The Oasis leg-up is more telling than it might seem. Both Noel and Jake leant on their humble, working class backgrounds as a means to grow their blue-collar fan base and Liam Gallagher’s anti-establishment swagger inhabits the boy as he sneers down his microphone under his black mop fringe. He doesn’t portray the smarmy arrogance of the man NME dubbed The Greatest Frontman Of All Time. On the contrary he seems quite reserved and meek; but he does mimic Liam’s stubborn stage presence, with his feet glued to the same spot for the 58 minutes he is on stage and his inter-song banter kept to a minimum. You don’t come to a Jake Bugg gig for the showmanship.


Opening with the slow-burning (pun #2!) 'Fire', Jake wastes little time greeting his British ex-pat crowd before beginning the autobiographically influenced 'Trouble Town'. Musically, Bugg resides safely inside the boundaries of folk and its grittier siblings. Bluesy scale riffs balance out softer, intricate guitar play and whilst this may excite few in a zeitgeist obsessed with bedroom produced dream pop and shoe-gaze, his skill is nonetheless impressive.


Without naming names, most singer-songwriters simply do not have the technical skill to play complex lead guitar parts for their live shows and it is in this respect that Jake belies his years and proves his hype worthy. Several new, unnamed songs throughout the set as well as 'Seen It All', 'Taste It' and closer 'Lightning Bolt' allow Bugg’s prowess on his Fender Telecaster to shine through, as guitar solos as well as improvised riffs and extended outros show off his considerable talent. His restraint was palpable and no moment felt over-done or out of place, as a guitarist and frontman in one, Bugg always knew when to reign it back and not let a song slip into self-indulgence. A testament to this is the fact that arguably the best, most affecting moment of the night needed no flair at all — the mesmeric 'Broken hushing a lairy crowd into stunned silence.


With only the one album to his name, the set-list is a rudimentary affair, with three, yet to be recorded tracks being previewed and a powerful cover of Neil Young’s 'My My, Hey Hey' opening his encore. Whether there was a reason for Jake to choose a song that haunted his idol for so long after Kurt Cobain quoted it in his suicide note is unclear, though for a boy who has not grown up in the most luxurious environment only to find himself worlds away at the age of 19, the sentiment was fitting.

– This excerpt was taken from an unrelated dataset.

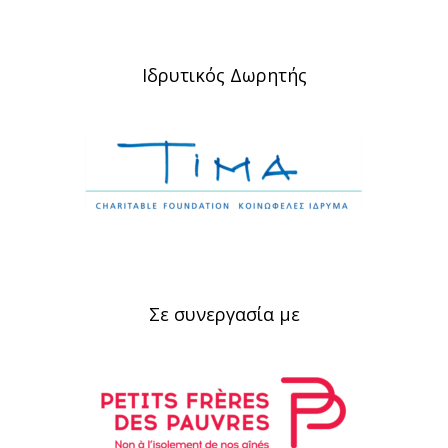
Ιδρυτικός Δωρητής
Σε συνεργασία με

Those coming to The Corner Hotel seeking experimentation and sonic nuance would have been disappointed; Jake Bugg is not and clearly does not want to be that kind of beast. He is heavily indebted to his 1950’s rockabilly heroes, Chuck Berry et.al and revels in using every song to pay homage to them. But like contemporary Nic Armstrong and his fantastic album The Greatest White Liar, Bugg proves that retro-folk and rock’n’roll need not be naff or cringe-worthy. In the context of his age, his performance as a guitarist was phenomenal and as a songwriter, promising and with the straightest of faces Jake announced himself in Australia as someone to take note of.